Pièce pour quinze danseurs, Bon voyage, Bob (2018), du chorégraphe et metteur en scène norvégien Alan Lucien Øyen, est une création conçue pour le Tanztheater Wuppertal. Soit la compagnie de danse contemporaine fondée en 1973 par la chorégraphe allemande Pina Bausch (1940-2009). Entre danse, cinéma, théâtre et texte, Alan Lucien Øyen cultive une écriture attentive à la sincérité ainsi qu’aux expressions humaines. Évitant d’enfermer sa création dans une trame narrative, il mentionne plutôt la puissance des rencontres avec les interprètes. Une puissance capable d’infléchir la direction des pièces. Et à travers les conversations et contacts s’esquisse alors une histoire, imprégnée des souvenirs des danseurs comme des acteurs. Avec le Tanztheater Wuppertal, c’est donc autant mû qu’ému par la présence vive de Pina Bausch, à travers ses danseurs, que Bon voyage, Bob a pris formes.
Bon voyage, Bob d’Alan Lucien Øyen : une création pour le Tanztheater Wuppertal
Si la pièce se déroule dans un décor très structuré, très cinématographique, pour autant Bon voyage, Bob n’en cultive pas moins une étrangeté, une suspension. Une forme de lenteur, comme échappée d’un rêve. Avec ses images qui devraient être incompréhensibles, mais dont une forme de sens caché affleure pourtant. Etrangement familier. Ici un demi-cheval noir danse sensuellement ; là les décors se dérobent lentement, tentative de fuite du réel lui-même en dehors de l’espace scénique. Et de cette distance empreinte d’imaginaire émerge la force émotionnelle dont Alan Lucien Øyen fait la texture de ses pièces. Quand il évoque sa rencontre avec les trente-six danseurs du Tanztheater Wuppertal, le lien affectif se distingue. Alan Lucien Oyen ne souligne ni la compétence technique, ni l’excellence de ces danseurs d’exception — qualités indéniables. Mais le don de leur présence, la gratitude ressentie.

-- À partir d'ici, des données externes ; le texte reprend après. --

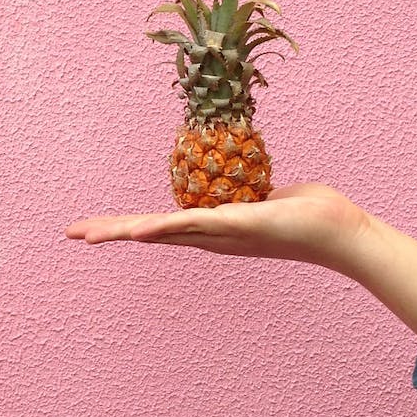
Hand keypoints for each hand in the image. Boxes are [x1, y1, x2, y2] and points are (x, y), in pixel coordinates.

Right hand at [67, 182, 416, 350]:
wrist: (345, 234)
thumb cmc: (315, 213)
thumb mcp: (273, 195)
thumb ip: (254, 189)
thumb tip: (253, 180)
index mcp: (214, 227)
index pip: (161, 225)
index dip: (126, 226)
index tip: (93, 227)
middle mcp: (212, 236)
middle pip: (150, 232)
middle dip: (109, 232)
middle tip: (72, 233)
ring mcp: (223, 234)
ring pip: (164, 231)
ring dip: (124, 232)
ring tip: (90, 234)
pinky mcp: (239, 227)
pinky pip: (195, 225)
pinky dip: (164, 229)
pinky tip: (139, 231)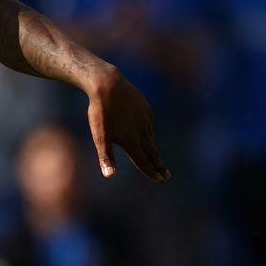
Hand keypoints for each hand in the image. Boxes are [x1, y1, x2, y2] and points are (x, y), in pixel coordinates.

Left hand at [81, 64, 168, 180]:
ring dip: (152, 148)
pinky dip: (147, 131)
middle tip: (166, 176)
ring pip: (150, 138)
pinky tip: (143, 131)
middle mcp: (143, 132)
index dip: (151, 172)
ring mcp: (146, 119)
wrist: (109, 85)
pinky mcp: (146, 109)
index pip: (144, 161)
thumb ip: (106, 157)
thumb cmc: (100, 113)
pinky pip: (148, 124)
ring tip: (153, 156)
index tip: (160, 180)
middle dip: (159, 166)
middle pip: (152, 153)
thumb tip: (110, 176)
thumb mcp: (100, 137)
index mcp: (132, 141)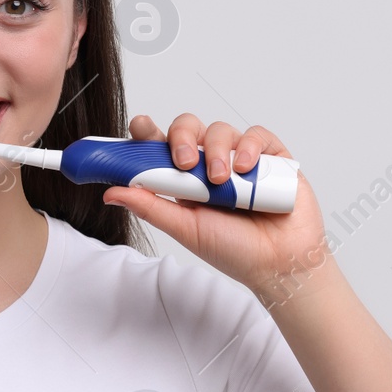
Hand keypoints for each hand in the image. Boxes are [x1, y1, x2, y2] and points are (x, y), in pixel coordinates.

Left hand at [100, 114, 333, 298]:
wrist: (279, 264)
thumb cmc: (234, 250)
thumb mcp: (184, 228)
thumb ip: (150, 207)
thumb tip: (111, 192)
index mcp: (186, 180)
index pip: (162, 147)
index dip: (149, 134)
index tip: (140, 128)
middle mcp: (211, 165)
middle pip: (188, 129)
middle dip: (181, 138)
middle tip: (184, 162)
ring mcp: (241, 159)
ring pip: (220, 130)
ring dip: (217, 151)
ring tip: (221, 180)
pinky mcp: (271, 157)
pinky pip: (256, 135)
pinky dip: (249, 147)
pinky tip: (247, 168)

Quand le Tanztheater Wuppertal travaille avec d’autres chorégraphes que Pina Bausch
Expérience exceptionnelle, c’est la première fois que le Tanztheater Wuppertal fait appel à des chorégraphes extérieurs. À savoir le chorégraphe grec Dimitris Papaioannou et Alan Lucien Øyen. Créateurs ayant en commun la théâtralité (cf. par exemple The Great Tamer, 2017), Dimitris Papaioannou et Alan Lucien Øyen ont ainsi composé, respectivement, Since She (2018) et Bon voyage, Bob. Soient deux coproduction du Théâtre de la Ville de Paris, ainsi que de Chaillot – Théâtre national de la Danse, pour Bon voyage, Bob. Comme en témoigne Cristiana Morganti avec sa pièce Moving with Pina, l’empreinte de Pina Bausch sur ses danseurs est immense. Et ce n’est probablement pas un hasard si le Tanztheater Wuppertal a fait appel à deux chorégraphes aux imaginaires particulièrement puissants. Et infiniment reconnaissant sans être paralysé par l’héritage de Pina Bausch, Bon voyage, Bob déploie son propre univers chorégraphique, un peu en marge de tous les styles.
Façon onirique de clôturer la saison 2018-2019, Bon voyage, Bob est à retrouver en première française à Chaillot – Théâtre national de la Danse.